The Seattle Times SEATTLE – Southwest Airlines, Boeing’s biggest customer for single-aisle jets, on Wednesday postponed 20 deliveries of 737s due in 2013 and 10 deliveries in 2014, pushing all 30 deliveries out by four years.
Boeing spokesman Tim Bader said Boeing over-books its delivery slots, so despite the deferrals “there are no holes” in its jet delivery schedule from the Renton, Wash., 737 final assembly plant.
Boeing is churning out 35 single-aisle 737s per month, and plans to hike that up to 38 per month a year from now.
At Southwest’s annual shareholders’ meeting in Texas on Wednesday, chief executive Gary Kelly said the deferrals will save more than $1 billion in capital spending through 2014.
“Until we hit our return on capital target, we don’t plan to grow our fleet,” Kelly said. “We will keep our fleet roughly flat and maybe slightly down (in) 2012.”
The airline will still take delivery of 29 jets next year to replace older jets that it will retire.
Southwest is the largest operator of Boeing’s 737. As of the end of March, it operates 558 of the jets.
The deferral means those 30 orders will likely become orders for Boeing’s planned 737 MAX.
The larger U.S. legacy airlines have cut their labor costs below Southwest’s, threatening the Texas airline’s status as a low-cost carrier.
In the first quarter, Southwest reported a loss of $18 million excluding gains from some special one-time accounting items. It blamed a $478 million increase in fuel costs compared to the same quarter last year.
The deferrals by Southwest come while deliveries to Boeing’s other big 737 customer, Ryanair of Ireland, are about to dry up.
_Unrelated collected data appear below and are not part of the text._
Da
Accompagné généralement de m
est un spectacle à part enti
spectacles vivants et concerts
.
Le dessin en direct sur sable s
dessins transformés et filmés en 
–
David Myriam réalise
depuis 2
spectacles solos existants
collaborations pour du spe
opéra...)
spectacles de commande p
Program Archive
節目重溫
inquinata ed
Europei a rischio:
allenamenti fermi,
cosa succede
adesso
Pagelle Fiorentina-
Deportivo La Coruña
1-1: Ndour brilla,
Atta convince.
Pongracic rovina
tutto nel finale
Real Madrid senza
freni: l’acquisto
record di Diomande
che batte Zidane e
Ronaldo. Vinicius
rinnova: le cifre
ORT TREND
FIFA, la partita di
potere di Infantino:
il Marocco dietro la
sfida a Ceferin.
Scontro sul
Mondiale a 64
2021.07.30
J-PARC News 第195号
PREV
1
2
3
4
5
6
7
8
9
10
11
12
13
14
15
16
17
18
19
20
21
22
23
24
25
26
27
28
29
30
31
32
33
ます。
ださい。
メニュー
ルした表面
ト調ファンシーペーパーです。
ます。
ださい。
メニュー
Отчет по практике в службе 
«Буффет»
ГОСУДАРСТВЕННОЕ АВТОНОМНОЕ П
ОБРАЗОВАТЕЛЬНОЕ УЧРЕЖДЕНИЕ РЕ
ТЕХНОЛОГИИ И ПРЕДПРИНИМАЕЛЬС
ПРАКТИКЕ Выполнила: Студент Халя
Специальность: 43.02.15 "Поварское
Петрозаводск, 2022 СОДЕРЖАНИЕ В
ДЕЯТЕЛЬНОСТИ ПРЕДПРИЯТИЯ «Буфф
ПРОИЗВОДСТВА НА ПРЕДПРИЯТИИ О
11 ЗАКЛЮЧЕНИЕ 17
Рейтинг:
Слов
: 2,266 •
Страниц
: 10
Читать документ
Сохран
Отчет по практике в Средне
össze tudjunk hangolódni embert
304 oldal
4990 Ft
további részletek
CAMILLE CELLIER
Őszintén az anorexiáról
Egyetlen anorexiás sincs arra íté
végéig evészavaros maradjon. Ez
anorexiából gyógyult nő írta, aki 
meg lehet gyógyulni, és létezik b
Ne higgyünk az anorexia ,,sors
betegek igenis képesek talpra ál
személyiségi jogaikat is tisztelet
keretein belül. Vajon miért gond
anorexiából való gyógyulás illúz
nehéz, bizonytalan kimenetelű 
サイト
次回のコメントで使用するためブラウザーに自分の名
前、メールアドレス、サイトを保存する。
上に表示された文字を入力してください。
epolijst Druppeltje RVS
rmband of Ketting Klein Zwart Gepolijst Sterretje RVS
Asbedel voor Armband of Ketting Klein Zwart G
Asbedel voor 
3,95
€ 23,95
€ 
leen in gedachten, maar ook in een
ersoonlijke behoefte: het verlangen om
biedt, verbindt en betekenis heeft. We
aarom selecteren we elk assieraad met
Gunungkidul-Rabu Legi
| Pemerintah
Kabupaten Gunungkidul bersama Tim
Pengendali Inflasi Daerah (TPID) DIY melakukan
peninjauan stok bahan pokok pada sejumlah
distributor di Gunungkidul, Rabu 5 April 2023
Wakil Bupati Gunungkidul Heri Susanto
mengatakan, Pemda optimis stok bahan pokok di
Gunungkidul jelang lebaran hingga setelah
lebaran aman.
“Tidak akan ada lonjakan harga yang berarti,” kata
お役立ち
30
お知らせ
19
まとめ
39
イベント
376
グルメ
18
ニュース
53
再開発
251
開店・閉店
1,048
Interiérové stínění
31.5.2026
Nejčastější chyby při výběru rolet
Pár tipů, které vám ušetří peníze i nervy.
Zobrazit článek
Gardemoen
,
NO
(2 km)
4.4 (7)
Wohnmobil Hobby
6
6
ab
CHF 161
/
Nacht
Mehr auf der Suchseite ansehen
Ryanair took 37 of the jets last year, to Southwest’s 18, and has taken an additional 16 in the first four months of this year to Southwest’s five. But as of the end of last month, the Irish carrier – which has ordered 348 Boeing 737s over the years – had just 11 unfilled orders left.
Ryanair had been negotiating a follow-on order for about 200 airplanes back in 2009, but broke off talks with Boeing because it was dissatisfied with the price.
David Fintzen, airline analyst with Barclays Capital, said Ryanair is not growing as it has in the past and can hold out for a better deal on price from either Boeing or Airbus.
“Ryanair has said they’ll stop growing for a couple of years,” said Fintzen. “If Ryanair moves (to place a new order), it’ll come because Boeing budged, not Ryanair.”